■ **What you have to do**:
Go through the following data and transcribe exactly the stretch of lines from the one holding "Ohne Rückstände" to the one holding "Der Geschirrspüler - wie reinigt man ihn?", both included.

Extracted page text data
══════

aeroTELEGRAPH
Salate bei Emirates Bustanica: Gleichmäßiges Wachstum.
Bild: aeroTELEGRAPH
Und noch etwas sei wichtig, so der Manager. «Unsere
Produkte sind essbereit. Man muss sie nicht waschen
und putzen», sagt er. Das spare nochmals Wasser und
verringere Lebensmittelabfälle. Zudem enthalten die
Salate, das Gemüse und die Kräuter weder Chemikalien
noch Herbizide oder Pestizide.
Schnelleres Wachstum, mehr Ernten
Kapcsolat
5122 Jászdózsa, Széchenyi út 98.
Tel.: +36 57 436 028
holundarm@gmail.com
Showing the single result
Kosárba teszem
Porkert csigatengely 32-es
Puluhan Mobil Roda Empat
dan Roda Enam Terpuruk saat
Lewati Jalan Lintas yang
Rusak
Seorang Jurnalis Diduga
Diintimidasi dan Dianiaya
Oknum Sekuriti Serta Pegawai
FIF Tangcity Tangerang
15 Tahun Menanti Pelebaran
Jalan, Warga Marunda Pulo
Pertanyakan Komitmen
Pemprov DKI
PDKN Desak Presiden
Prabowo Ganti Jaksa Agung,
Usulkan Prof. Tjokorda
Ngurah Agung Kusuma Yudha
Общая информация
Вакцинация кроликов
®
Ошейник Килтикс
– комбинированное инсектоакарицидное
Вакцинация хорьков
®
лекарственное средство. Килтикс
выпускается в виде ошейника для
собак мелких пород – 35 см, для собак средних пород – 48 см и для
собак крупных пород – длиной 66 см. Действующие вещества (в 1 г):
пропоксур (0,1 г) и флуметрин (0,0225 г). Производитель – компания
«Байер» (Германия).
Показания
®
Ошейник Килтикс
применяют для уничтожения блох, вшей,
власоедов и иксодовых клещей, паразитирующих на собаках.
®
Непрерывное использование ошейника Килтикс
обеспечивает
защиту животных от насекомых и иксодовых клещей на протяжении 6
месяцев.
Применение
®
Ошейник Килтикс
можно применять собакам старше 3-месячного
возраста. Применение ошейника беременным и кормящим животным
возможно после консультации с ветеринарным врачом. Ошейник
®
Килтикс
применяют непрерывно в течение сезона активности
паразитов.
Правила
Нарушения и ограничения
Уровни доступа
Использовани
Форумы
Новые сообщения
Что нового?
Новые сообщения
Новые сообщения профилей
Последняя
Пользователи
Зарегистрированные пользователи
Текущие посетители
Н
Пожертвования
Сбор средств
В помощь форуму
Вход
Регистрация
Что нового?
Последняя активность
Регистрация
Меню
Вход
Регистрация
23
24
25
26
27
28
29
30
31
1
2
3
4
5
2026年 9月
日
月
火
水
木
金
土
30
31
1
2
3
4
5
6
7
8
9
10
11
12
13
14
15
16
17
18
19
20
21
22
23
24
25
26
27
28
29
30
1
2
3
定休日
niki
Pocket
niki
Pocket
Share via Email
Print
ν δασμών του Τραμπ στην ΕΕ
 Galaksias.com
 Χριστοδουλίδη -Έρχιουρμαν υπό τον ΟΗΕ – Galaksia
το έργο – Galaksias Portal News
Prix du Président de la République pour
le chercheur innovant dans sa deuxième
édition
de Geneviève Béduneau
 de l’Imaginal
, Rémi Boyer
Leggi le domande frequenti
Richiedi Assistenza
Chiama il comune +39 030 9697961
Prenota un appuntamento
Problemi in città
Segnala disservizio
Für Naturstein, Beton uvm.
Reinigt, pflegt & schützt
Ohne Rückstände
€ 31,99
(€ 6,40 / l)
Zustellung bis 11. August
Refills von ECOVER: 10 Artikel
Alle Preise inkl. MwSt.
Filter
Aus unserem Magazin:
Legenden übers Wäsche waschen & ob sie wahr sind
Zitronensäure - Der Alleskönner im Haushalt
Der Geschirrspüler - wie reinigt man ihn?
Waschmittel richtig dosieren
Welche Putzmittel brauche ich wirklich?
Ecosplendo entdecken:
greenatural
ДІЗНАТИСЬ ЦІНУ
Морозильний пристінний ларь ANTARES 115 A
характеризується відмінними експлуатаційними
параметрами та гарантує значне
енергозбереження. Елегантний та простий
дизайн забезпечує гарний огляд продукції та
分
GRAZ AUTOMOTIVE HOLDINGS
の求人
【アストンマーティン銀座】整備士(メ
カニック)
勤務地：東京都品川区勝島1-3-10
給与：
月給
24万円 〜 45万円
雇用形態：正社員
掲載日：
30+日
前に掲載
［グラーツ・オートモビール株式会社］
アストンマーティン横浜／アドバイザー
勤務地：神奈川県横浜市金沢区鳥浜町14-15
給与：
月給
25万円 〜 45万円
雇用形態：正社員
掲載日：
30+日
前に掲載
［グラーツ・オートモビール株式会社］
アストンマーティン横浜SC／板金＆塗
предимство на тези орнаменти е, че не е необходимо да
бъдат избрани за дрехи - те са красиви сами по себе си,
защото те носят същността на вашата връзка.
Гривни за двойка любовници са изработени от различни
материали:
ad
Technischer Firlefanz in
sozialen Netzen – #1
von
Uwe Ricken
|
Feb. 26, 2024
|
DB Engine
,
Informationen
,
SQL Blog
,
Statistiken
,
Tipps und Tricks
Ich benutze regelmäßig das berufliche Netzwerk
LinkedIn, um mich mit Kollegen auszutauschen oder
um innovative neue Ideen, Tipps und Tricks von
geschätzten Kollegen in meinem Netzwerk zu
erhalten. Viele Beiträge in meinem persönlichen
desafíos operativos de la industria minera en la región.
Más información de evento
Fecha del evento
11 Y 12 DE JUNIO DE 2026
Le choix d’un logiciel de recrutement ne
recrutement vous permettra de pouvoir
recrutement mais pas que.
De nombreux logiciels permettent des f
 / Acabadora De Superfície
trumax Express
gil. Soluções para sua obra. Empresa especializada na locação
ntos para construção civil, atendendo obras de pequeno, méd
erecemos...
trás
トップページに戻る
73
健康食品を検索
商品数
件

══════

■ **Output for this exercise**:
Ohne Rückstände
€ 31,99
(€ 6,40 / l)
Zustellung bis 11. August
Refills von ECOVER: 10 Artikel
Alle Preise inkl. MwSt.
Filter
Aus unserem Magazin:
Legenden übers Wäsche waschen & ob sie wahr sind
Zitronensäure - Der Alleskönner im Haushalt
Der Geschirrspüler - wie reinigt man ihn?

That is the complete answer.